Treatment-naive HIV-infected patients who started cART with three or more and had three or more CD4 count and HIV VL tests were included. CD4 count slopes were expressed as changes of cells per microliter per year. Predictors of CD4 count slopes from 6 months after initiation were assessed by random-effects linear regression models.

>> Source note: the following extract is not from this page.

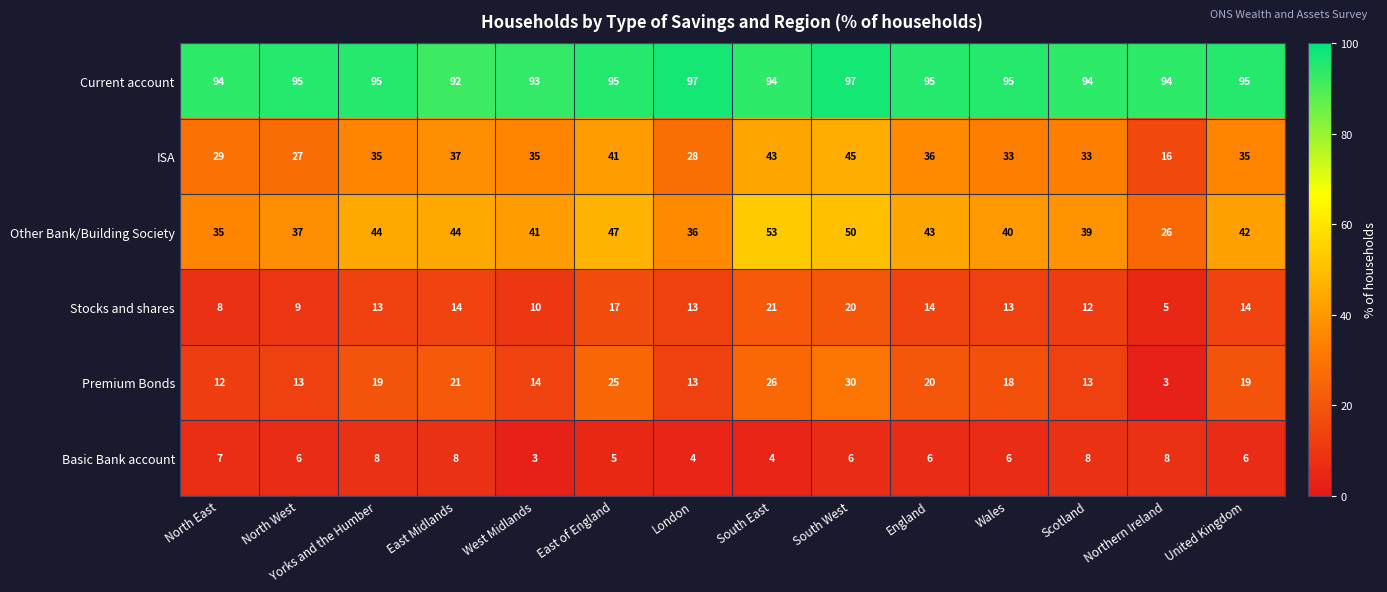

List the series in order of their peak value, lowest first.

Basic Bank account, Stocks and shares, Premium Bonds, ISA, Other Bank/Building Society, Current account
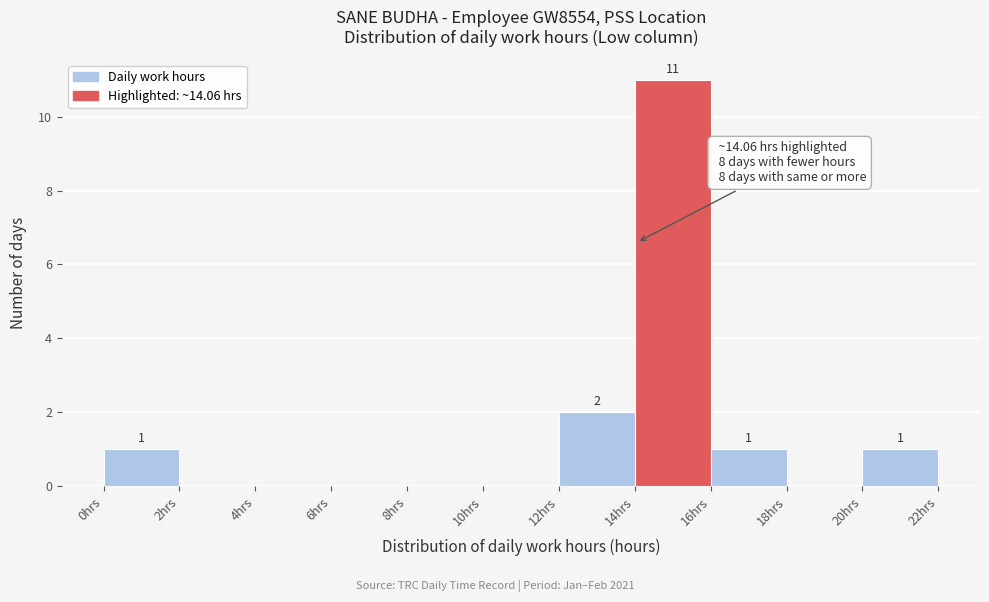

Which range on the x-axis has the tallest bar?

14 to 16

A total of 1676 patients (74% male) were included. The median time on cART was 4.2 years (IQR 2.5-5.8 years). In the final model, CD4 count slope was associated with age, concurrent HIV VL and CD4 count, disease stage, hepatitis B or C co-infection, and time since cART initiation. CD4 count continues to increase with HIV VL up to 20 000 copies/mL during 6-12 months after cART initiation. However, the HIV VL has to be controlled below 5 000, 4 000 and 500 copies/mL for the CD4 count slope to remain above 20 cells/microliter per year during 12-18, 18-24, and beyond 24 months after cART initiation.
After cART initiation, CD4 counts continued to increase even when the concurrent HIV VL was detectable. However, HIV VL needed to be controlled at a lower level to maintain a positive CD4 count slope when cART continues. The effect on long-term outcomes through the possible development of HIV drug resistance remains uncertain.